A year of not thinking about retrieval
Assistants were easy to use. Uploading and chunking were reliable. File_search worked: I’d ask a question of an uploaded document and the assistant found the right context most of the time. For a default RAG implementation, the Assistants API was the best starting point I’d seen. The retrieval was good enough that I stopped thinking about it as a problem. For about a year, that was the whole story. I shipped features. Users uploaded their files and got answers. The trade I made, control for velocity, was working exactly as I’d hoped.
The deprecation
On August 26, 2025, OpenAI announced the deprecation of the Assistants API in favor of the newer Responses API. The sunset date is exactly one year later: August 26, 2026. My first reaction was “not again.” This wasn’t a bug fix or a small API change. OpenAI was moving to a different mental model entirely: Responses for execution, Conversations for conversation state, and Prompts (managed in the dashboard) for configuration. The retrieval pipeline I had stopped thinking about was now back on my plate. I hadn’t chosen to migrate. I’d been assigned one.
Where state lives
With searchmydocs.ai I used a multi-tenant architecture. Each user could create their own Assistant configured with a custom prompt and attach or detach their own vector stores. In the new model, Prompts live in the dashboard, not per user. There’s no programmatic way to create them per user. The workaround is to store each user’s prompt in my own database and pass it as the instructions parameter on every Responses call. That works, but it means moving state from OpenAI’s side back onto mine. The persistent Assistant object I’d been relying on is gone.

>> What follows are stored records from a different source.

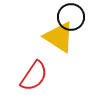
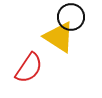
red semicircle: moved 5 px left, 8 px up
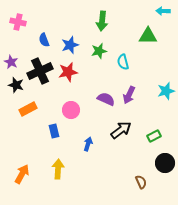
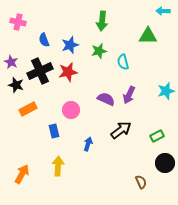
green rectangle: moved 3 px right
yellow arrow: moved 3 px up
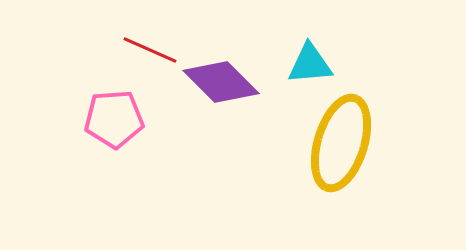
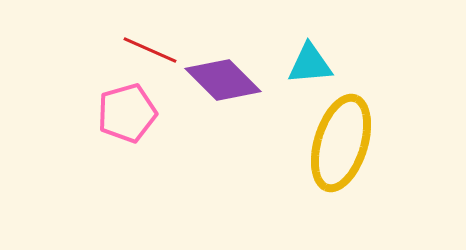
purple diamond: moved 2 px right, 2 px up
pink pentagon: moved 13 px right, 6 px up; rotated 12 degrees counterclockwise
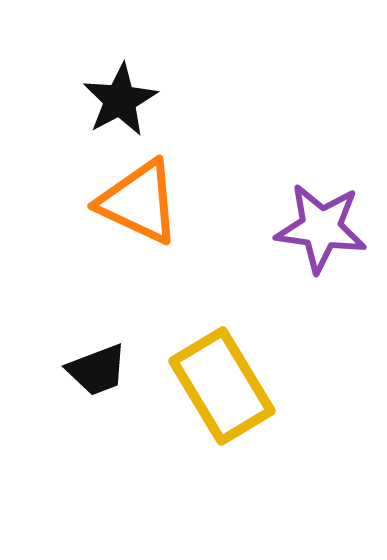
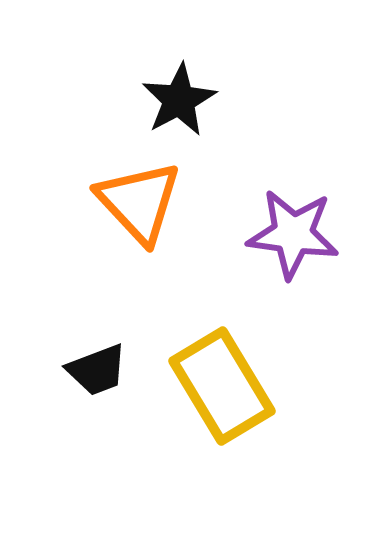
black star: moved 59 px right
orange triangle: rotated 22 degrees clockwise
purple star: moved 28 px left, 6 px down
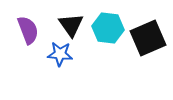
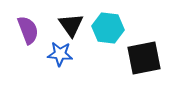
black square: moved 4 px left, 20 px down; rotated 12 degrees clockwise
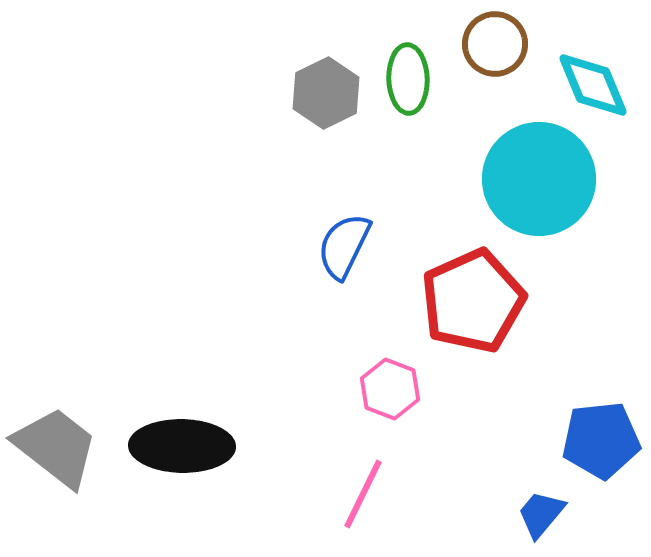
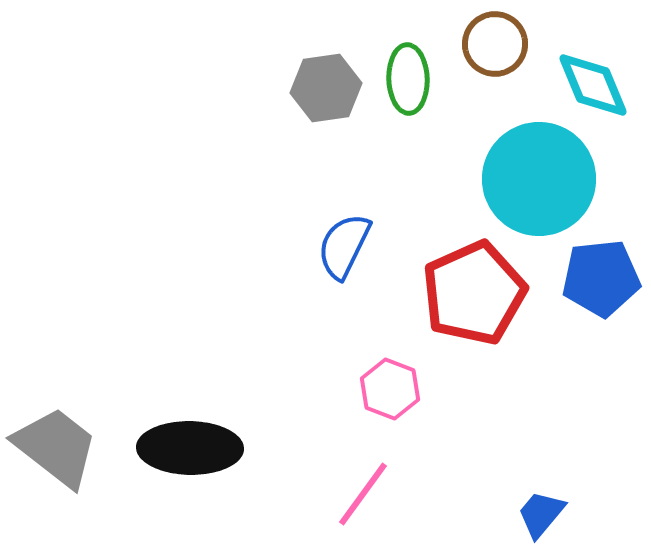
gray hexagon: moved 5 px up; rotated 18 degrees clockwise
red pentagon: moved 1 px right, 8 px up
blue pentagon: moved 162 px up
black ellipse: moved 8 px right, 2 px down
pink line: rotated 10 degrees clockwise
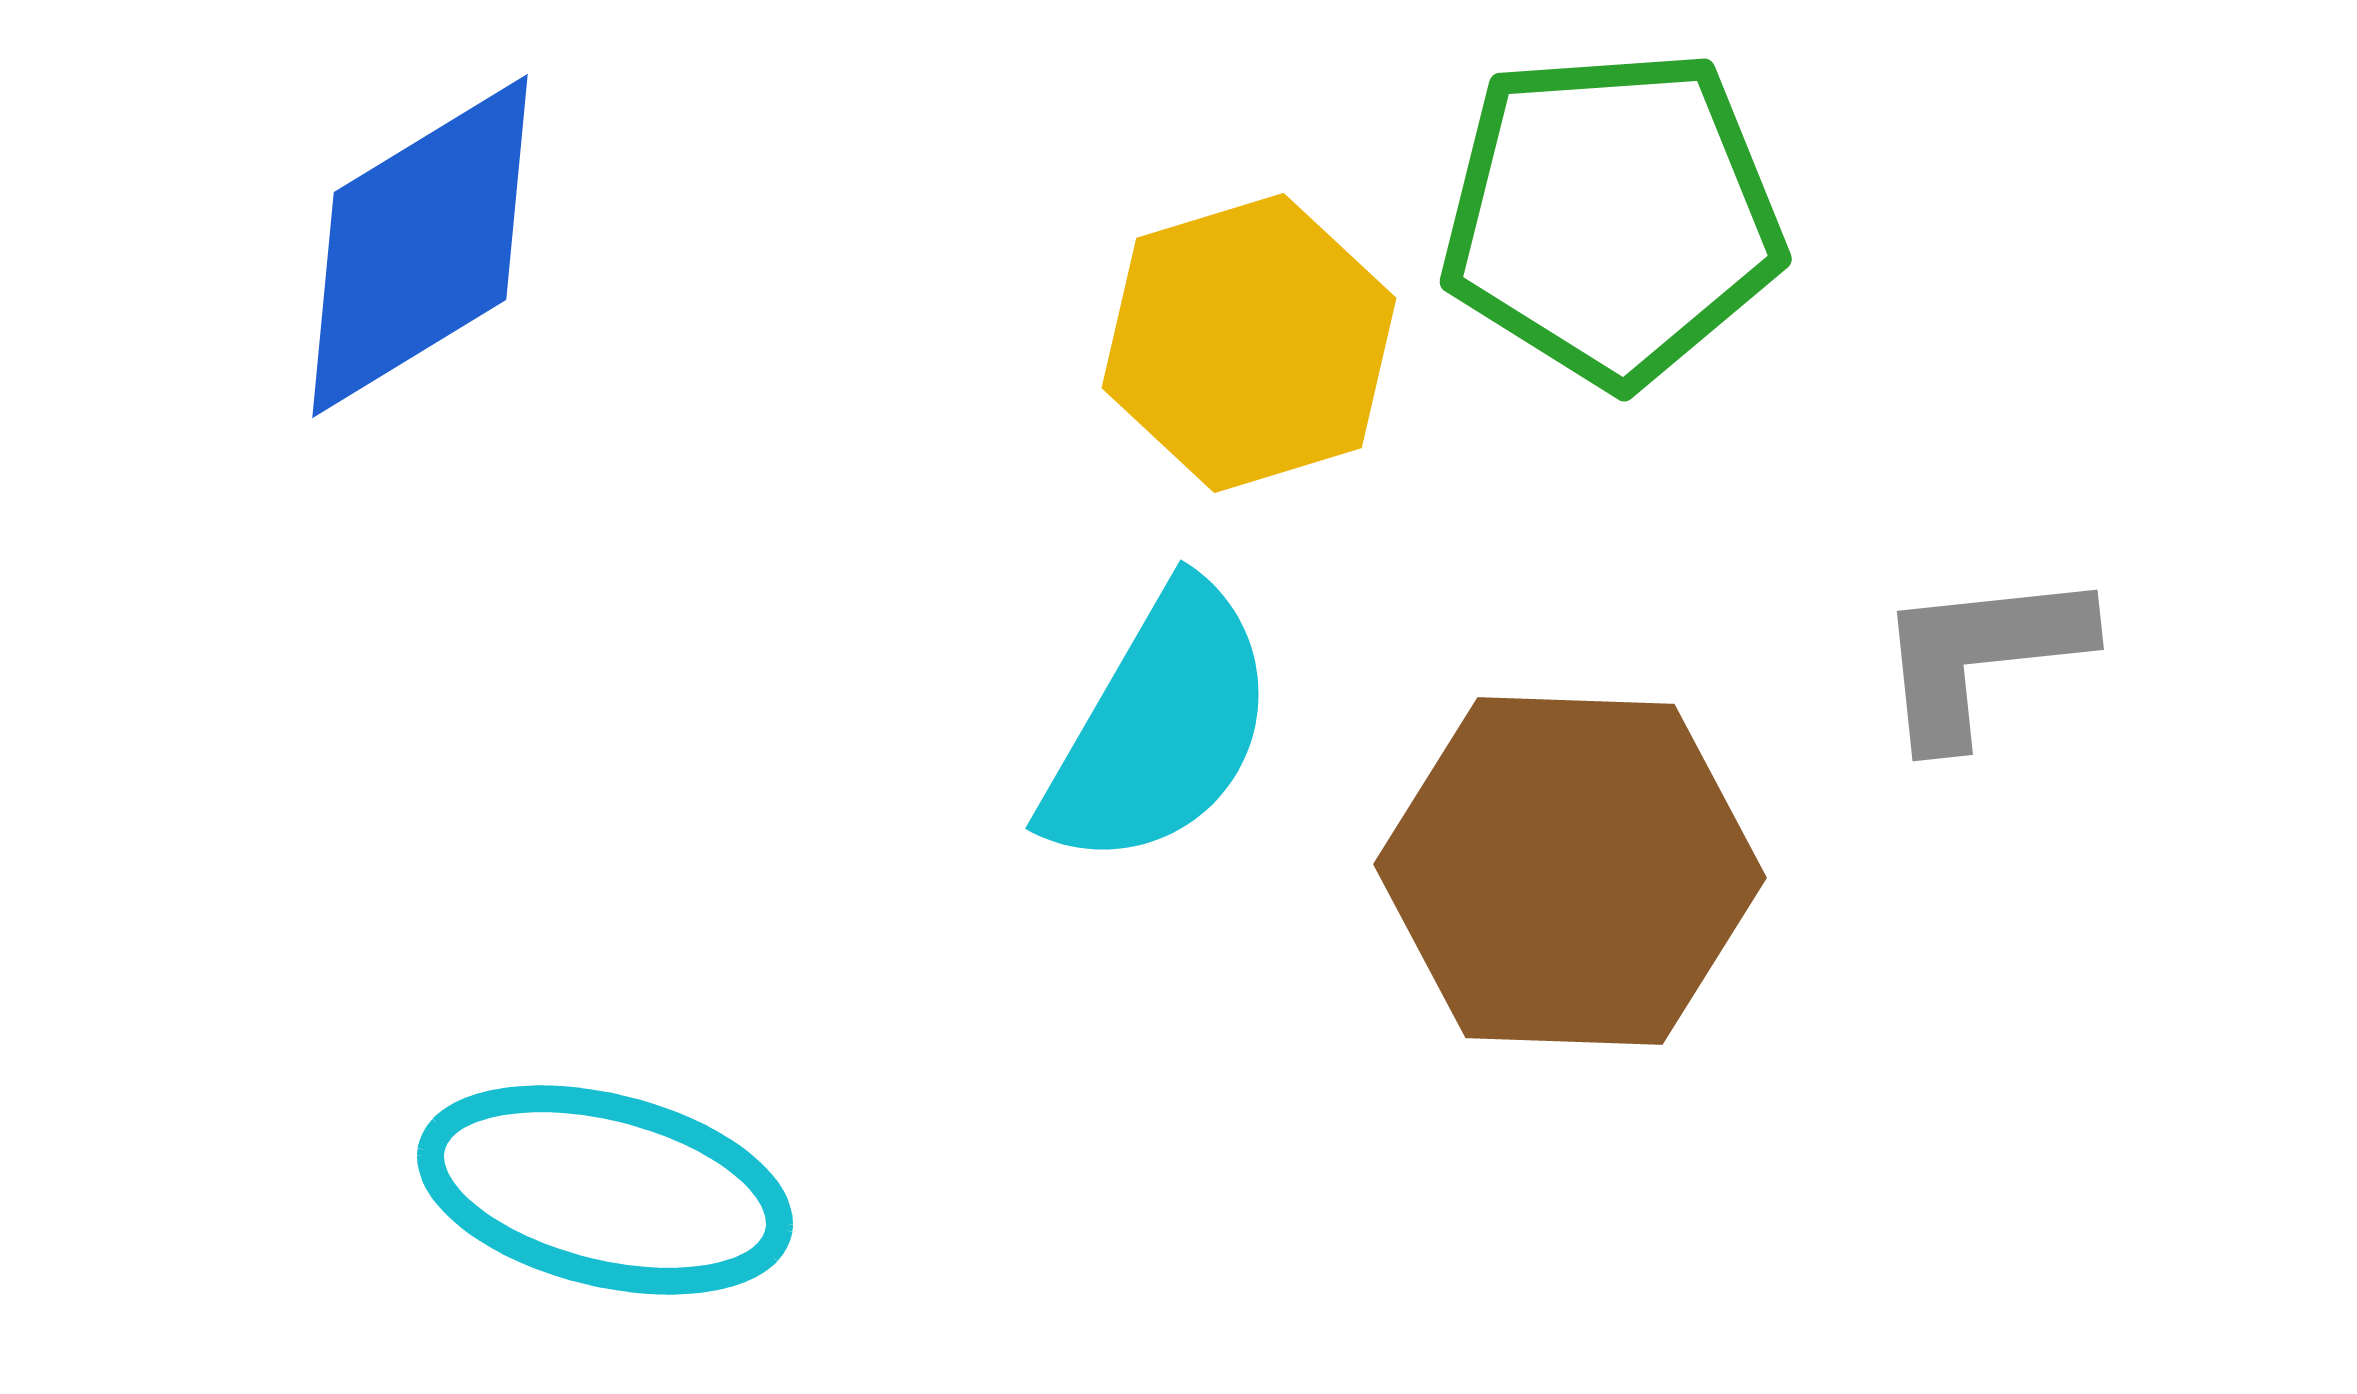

I will be writing the migration code over the next few months. Most of the work will be locating all the state that used to live in OpenAI's Assistant object and giving it a new home in my database. The persistent Assistant object made it easy to forget that user-specific config (prompts, vector store attachments, conversation context) was living on OpenAI's side. When the abstraction goes away, all of that has to come home.
One thing did get easier. In the old pattern, you updated the Assistant object whenever you wanted to change vector stores. In the new pattern, you pass vector store IDs per request. Rotation goes from an Assistant update call to a function argument.